_Goal of the exercise_
A verbatim repeat of the lines below is required, with the pictures removed.

Dataset entries:
******
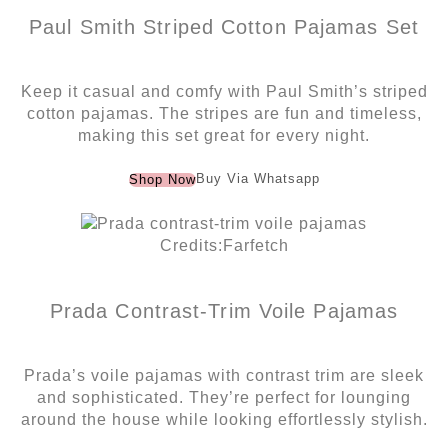
Paul Smith Striped Cotton Pajamas Set
Keep it casual and comfy with Paul Smith’s striped
cotton pajamas. The stripes are fun and timeless,
making this set great for every night.
Buy Via Whatsapp
Shop Now
Credits:Farfetch
Prada Contrast-Trim Voile Pajamas
Prada’s voile pajamas with contrast trim are sleek
and sophisticated. They’re perfect for lounging
around the house while looking effortlessly stylish.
******
_Response to the exercise_
Paul Smith Striped Cotton Pajamas Set
Keep it casual and comfy with Paul Smith’s striped
cotton pajamas. The stripes are fun and timeless,
making this set great for every night.
Buy Via Whatsapp
Shop Now
Credits:Farfetch
Prada Contrast-Trim Voile Pajamas
Prada’s voile pajamas with contrast trim are sleek
and sophisticated. They’re perfect for lounging
around the house while looking effortlessly stylish.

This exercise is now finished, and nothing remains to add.